BACKGROUND: The SUMOylation modification is closely linked to the progression of fibrotic diseases, yet its role in hepatic fibrosis associated with cystic echinococcosis (CE) remains unclear. This study aimed to investigate the function of SUMOylation in CE-related hepatic fibrosis and evaluate the anti-fibrotic effects and mechanisms of ginkgolic acid (GA) via regulation of the SUMOylation pathway. METHODOLOGY: Peri-lesional (PL) and adjacent normal (AN) liver tissues from CE patients were collected to examine histopathology and SUMO pathway proteins.

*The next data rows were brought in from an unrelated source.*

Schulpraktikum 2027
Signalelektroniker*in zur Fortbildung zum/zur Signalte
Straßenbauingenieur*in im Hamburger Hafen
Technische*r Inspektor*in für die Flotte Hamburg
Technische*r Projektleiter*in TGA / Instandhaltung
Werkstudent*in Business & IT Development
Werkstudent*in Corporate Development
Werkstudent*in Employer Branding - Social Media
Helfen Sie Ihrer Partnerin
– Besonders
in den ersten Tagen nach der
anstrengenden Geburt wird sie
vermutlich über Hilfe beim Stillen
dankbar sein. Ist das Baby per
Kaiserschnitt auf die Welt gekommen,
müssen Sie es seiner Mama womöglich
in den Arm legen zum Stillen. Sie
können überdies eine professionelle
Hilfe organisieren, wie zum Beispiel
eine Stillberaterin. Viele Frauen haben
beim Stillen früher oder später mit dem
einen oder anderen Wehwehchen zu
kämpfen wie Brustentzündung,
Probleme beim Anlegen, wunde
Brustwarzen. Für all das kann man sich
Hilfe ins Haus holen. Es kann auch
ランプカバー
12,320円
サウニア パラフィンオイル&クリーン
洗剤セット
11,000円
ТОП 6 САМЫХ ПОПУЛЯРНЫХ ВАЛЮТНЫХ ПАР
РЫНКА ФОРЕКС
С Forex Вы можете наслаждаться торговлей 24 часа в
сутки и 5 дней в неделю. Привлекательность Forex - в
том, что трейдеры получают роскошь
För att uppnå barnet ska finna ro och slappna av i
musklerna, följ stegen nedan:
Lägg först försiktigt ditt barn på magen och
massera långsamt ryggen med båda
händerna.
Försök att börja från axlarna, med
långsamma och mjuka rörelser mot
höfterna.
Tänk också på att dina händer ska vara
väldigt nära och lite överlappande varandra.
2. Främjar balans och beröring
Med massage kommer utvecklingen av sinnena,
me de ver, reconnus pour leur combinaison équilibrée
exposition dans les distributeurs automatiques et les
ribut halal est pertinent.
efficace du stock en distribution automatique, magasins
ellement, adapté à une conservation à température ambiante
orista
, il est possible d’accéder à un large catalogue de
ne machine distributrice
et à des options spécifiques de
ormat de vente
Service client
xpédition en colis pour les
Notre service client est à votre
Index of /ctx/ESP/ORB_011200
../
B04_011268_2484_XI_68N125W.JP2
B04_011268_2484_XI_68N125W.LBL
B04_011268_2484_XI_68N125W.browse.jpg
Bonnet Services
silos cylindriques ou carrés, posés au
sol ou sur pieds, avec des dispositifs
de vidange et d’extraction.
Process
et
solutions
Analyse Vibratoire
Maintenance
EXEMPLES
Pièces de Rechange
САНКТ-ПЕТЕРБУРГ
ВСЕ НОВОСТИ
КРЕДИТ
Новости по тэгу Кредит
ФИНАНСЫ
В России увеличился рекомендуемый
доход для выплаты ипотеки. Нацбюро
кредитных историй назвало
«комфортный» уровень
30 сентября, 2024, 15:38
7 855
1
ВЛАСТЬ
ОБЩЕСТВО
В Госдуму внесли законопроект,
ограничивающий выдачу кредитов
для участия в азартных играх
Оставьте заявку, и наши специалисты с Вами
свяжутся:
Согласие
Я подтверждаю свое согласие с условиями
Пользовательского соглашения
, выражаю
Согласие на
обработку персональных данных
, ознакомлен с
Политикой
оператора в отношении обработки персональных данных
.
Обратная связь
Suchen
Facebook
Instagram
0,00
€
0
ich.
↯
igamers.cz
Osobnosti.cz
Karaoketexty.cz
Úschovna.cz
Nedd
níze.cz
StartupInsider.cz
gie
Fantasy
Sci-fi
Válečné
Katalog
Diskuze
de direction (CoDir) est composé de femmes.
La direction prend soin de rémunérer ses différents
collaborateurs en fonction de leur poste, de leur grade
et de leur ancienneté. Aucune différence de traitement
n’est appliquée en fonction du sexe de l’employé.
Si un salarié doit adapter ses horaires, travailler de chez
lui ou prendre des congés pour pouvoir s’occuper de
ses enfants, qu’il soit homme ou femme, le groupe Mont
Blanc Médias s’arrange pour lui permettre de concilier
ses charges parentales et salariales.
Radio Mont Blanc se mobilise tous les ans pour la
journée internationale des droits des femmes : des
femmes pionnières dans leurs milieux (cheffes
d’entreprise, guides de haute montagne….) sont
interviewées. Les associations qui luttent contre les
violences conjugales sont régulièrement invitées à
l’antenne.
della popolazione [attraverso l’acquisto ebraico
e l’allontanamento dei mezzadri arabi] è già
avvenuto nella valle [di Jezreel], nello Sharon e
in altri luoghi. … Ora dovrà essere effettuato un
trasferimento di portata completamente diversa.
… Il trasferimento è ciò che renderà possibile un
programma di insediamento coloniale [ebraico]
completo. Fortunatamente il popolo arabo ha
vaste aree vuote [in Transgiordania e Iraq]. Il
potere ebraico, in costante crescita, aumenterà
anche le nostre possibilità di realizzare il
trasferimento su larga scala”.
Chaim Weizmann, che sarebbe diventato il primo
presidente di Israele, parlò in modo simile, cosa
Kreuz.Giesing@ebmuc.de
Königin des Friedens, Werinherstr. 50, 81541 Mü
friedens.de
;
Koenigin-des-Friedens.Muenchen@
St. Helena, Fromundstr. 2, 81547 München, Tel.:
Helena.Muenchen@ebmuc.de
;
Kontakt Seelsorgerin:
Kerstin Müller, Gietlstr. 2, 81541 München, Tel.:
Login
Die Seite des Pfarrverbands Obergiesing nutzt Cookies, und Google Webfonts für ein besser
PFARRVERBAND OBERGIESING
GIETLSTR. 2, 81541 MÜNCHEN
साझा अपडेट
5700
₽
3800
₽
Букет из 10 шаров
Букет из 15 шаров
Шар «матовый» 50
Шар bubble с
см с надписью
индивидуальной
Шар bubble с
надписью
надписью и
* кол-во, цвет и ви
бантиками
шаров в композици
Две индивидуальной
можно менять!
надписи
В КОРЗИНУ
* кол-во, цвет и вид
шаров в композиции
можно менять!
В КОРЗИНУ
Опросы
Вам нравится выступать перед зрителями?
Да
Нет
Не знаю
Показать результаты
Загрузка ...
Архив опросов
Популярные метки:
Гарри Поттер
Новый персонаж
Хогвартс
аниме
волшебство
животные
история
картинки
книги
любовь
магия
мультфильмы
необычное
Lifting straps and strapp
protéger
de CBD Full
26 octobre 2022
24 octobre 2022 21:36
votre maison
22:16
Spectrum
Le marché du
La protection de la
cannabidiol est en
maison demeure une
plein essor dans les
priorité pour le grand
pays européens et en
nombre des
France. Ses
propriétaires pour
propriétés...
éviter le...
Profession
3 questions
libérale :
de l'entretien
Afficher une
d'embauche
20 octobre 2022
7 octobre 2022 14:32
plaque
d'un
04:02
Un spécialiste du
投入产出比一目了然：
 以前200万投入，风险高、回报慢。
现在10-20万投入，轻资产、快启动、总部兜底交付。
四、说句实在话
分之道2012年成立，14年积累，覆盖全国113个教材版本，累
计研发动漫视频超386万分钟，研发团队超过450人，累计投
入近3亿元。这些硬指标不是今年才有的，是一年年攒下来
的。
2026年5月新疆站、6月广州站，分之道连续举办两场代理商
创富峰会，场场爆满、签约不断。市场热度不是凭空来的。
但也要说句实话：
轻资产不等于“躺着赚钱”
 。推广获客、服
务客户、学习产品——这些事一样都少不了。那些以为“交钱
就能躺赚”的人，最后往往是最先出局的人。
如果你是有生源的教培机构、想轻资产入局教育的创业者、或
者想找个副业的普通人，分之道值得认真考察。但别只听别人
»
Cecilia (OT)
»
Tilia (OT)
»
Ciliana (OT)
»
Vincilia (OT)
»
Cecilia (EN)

A CE-infected mouse model was established and treated with GA to assess cyst burden, serum TGF-β1 levels, hepatic fibrosis markers, and SUMO-related proteins. In vitro, macrophages and hepatic stellate cells (HSCs, LX-2 line) were stimulated with Echinococcus granulosus cyst fluid (EgCF) or TGF-β1 to evaluate GA's effects on macrophage polarization (CD206/CD86), HSC activation (α-SMA/PCNA), Smad4 SUMOylation, and nuclear translocation. Macrophage-HSC crosstalk was investigated via conditioned medium co-culture assays. RESULT: Fibrosis was exacerbated in peri-lesional liver tissues of CE patients, accompanied by SUMO pathway activation. GA significantly alleviated hepatic fibrosis in CE mice and reversed SUMO pathway dysregulation. Mechanistically, GA inhibited EgCF-induced pro-fibrotic M2 macrophage polarization and blocked Smad4 SUMOylation and nuclear translocation by modulating SUMOylation. Furthermore, GA directly suppressed HSC activation and bidirectionally disrupted the pro-fibrotic crosstalk between macrophages and HSCs under EgCF stimulation, ultimately alleviating fibrosis. CONCLUSION: This study reveals the critical role of SUMOylation modification in CE-associated hepatic fibrosis and elucidates a novel anti-fibrotic mechanism whereby GA targets the SUMOylation-Smad4 axis to regulate the immune microenvironment.